Focusing on team culture allows for testing new ideas on a smaller scale before wider implementation, reducing risk and providing faster insights.

For example, a team could try a new way of practicing feedback or peer-to-peer accountability, gain insights, and refine it before a company-wide rollout.


The Benefits of Shaping Team Culture

  • Increases Trust: trust is the biggest differentiator between high and low-performing teams. Enjoying working with coworkers and having strong relationships are vital to building a strong team culture. Being part of “a team you can trust” significantly increases engagement by eight times.

  • Increases Engagement: research shows that feeling part of a team increases engagement. Those who work mainly within a team are more than twice as likely to be fully engaged.

  • Enhances Collaboration and Innovation: Subcultures provide a safe space for experimentation – to test new ways of working that could potentially be scaled across the organization. By embracing and nurturing subcultures, your organization can improve its overarching culture and performance. Uncovering best practices within teams can lead to significant improvements across the organization.

  • Creates a Sense of Belonging: Small groups are the most important social formation because they create deep connections. Team size directly correlates with collaboration.
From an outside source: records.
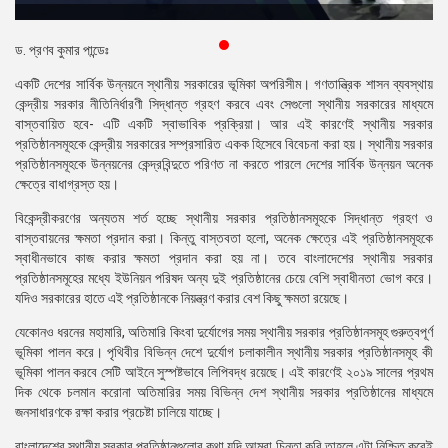
প্রেস
রিলিজ
ড. প্রণব কুমার পান্ডেঃ
একটি দেশের সার্বিক উন্নয়নে স্থানীয় সরকারের ভূমিকা অপরিসীম। গণতান্ত্রিক শাসন ব্যবস্থায়
প্রকাশনা
কেন্দ্রীয় সরকার নীতিনির্ধারণী সিদ্ধান্ত গ্রহণ করবে এবং সেগুলো স্থানীয় সরকারের মাধ্যমে
বাস্তবায়িত হবে- এটি একটি স্বাভাবিক প্রক্রিয়া। আর এই কারণেই স্থানীয় সরকার
গ্যালারি
প্রতিষ্ঠানসমূহকে কেন্দ্রীয় সরকারের সম্প্রসারিত একক হিসেবে বিবেচনা করা হয়। স্থানীয় সরকার
প্রতিষ্ঠানসমূহকে উন্নয়নের কেন্দ্রবিন্দুতে পরিণত না করতে পারলে দেশের সার্বিক উন্নয়ন অনেক
বিএনপি-
ক্ষেত্রে বাধাগ্রস্ত হয়।
জামায়াত
সহিংসতা
বিকেন্দ্রীকরণের অন্যতম শর্ত হচ্ছে স্থানীয় সরকার প্রতিষ্ঠানসমূহকে সিদ্ধান্ত গ্রহণ ও
বাস্তবায়নের ক্ষমতা প্রদান করা। কিন্তু বাস্তবতা হলো, অনেক ক্ষেত্রে এই প্রতিষ্ঠানসমূহকে
সংগঠন
স্বাধীনভাবে কাজ করার ক্ষমতা প্রদান করা হয় না। তবে বাংলাদেশের স্থানীয় সরকার
প্রতিষ্ঠানসমূহের মধ্যে ইউনিয়ন পরিষদ অন্য দুই প্রতিষ্ঠানের চেয়ে বেশি স্বাধীনতা ভোগ করে।
নির্বাচনী
যদিও সরকারের হাতে এই প্রতিষ্ঠানকে নিয়ন্ত্রণ করার বেশ কিছু ক্ষমতা রয়েছে।
ইশতেহার
যেকোনও ধরনের মহামারি, অতিমারি কিংবা দুর্যোগের সময় স্থানীয় সরকার প্রতিষ্ঠানসমূহ গুরুত্বপূর্ণ
ভূমিকা পালন করে। পৃথিবীর বিভিন্ন দেশে দুর্যোগ চলাকালীন স্থানীয় সরকার প্রতিষ্ঠানসমূহ কী
ভূমিকা পালন করবে সেটি আইনে সুস্পষ্টভাবে লিপিবদ্ধ রয়েছে। এই কারণেই ২০১৯ সালের প্রথম
দিক থেকে চলমান করোনা অতিমারির সময় বিভিন্ন দেশ স্থানীয় সরকার প্রতিষ্ঠানের মাধ্যমে
জনসাধারণকে রক্ষা করার প্রচেষ্টা চালিয়ে যাচ্ছে।
বাংলাদেশের স্থানীয় সরকার প্রতিষ্ঠানগুলোর কথা যদি আমরা চিন্তা করি তাহলে এটা নিশ্চিত করেই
When a team grows beyond 20 members, collaboration naturally decreases. Subcultures provide a strong sense of identity and belonging. They have their own way of doing things but still play ball with others. They align with the broader organizational direction and are open to collaboration.

  • Facilitates Faster Decision-Making: Decentralizing decision-making to the team level increases ownership and speed. When teams own their decisions, they move faster and have a stronger sense of ownership – they act like owners, not just employees. Shifting decision-making rights closer to those directly involved in the work increases ownership. With freedom comes accountability. Team members are more invested and proactive in finding solutions when they are responsible for both the solution and the results.
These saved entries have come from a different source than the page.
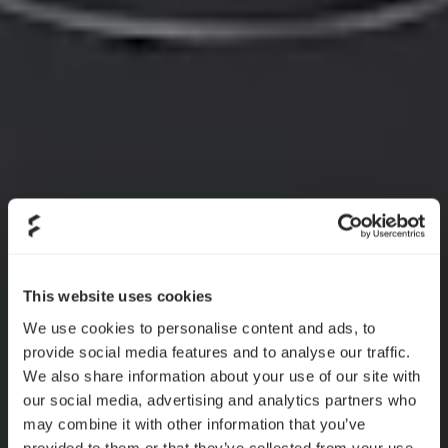
This website uses cookies
We use cookies to personalise content and ads, to
provide social media features and to analyse our traffic.
We also share information about your use of our site with
our social media, advertising and analytics partners who
may combine it with other information that you’ve
provided to them or that they’ve collected from your use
Team Culture Cannot Be at the Expense of Cross-Team Collaboration

While encouraging team sub-culture is crucial, it should not come at the expense of cross-team collaboration. Silos emerge when a specific team or department intentionally avoids collaborating with others. It could be driven by several reasons – from arrogant leaders to competing priorities or inconsistent behaviours. Silos happen when two teams see each other as competitors, not allies.

Subcultures provide a strong sense of identity and belonging.

They have their own way of doing things but still play ball with others. They align with the broader organizational direction and are open to collaboration.


How to Foster Collaboration Among Teams with Different Needs

Inter-team trust is a critical criterion for effective collaboration. For trust to be built between teams, both need to build behaviours and attitudes that demonstrate:

  • Integrity or doing the right thing: ensure that ethical standards and integrity are upheld across all teams to build trust with these teams.

  • Respect: acting in the best interest of the collaborators, rather than self-interest.

  • Commitment or being clear about their objectives, willing to hold each other accountable and talking pride in meeting expectations.

  • Authenticity: keeping it real and being willing to acknowledge unknows, uncertainties and failures.

  • Credibility: expertise that demonstrates capability and competence.

  • Dependability: knowing that they have each other’s backs and can be relied on to what they say they will do.

  • Transparency: being open to new ideas, feedback and willingly sharing information and insights.

  • Candor: being willing to confront and challenge honestly and in ways that build rather than break relationships.

  • Inclusion: being invited to each other’s tables and having a voice there. Being included in their thinking minimises the possibility of setting teams up for failure.

 

By focusing on these strategies, organisations can foster a culture of collaboration while still nurturing the unique subcultures within each team.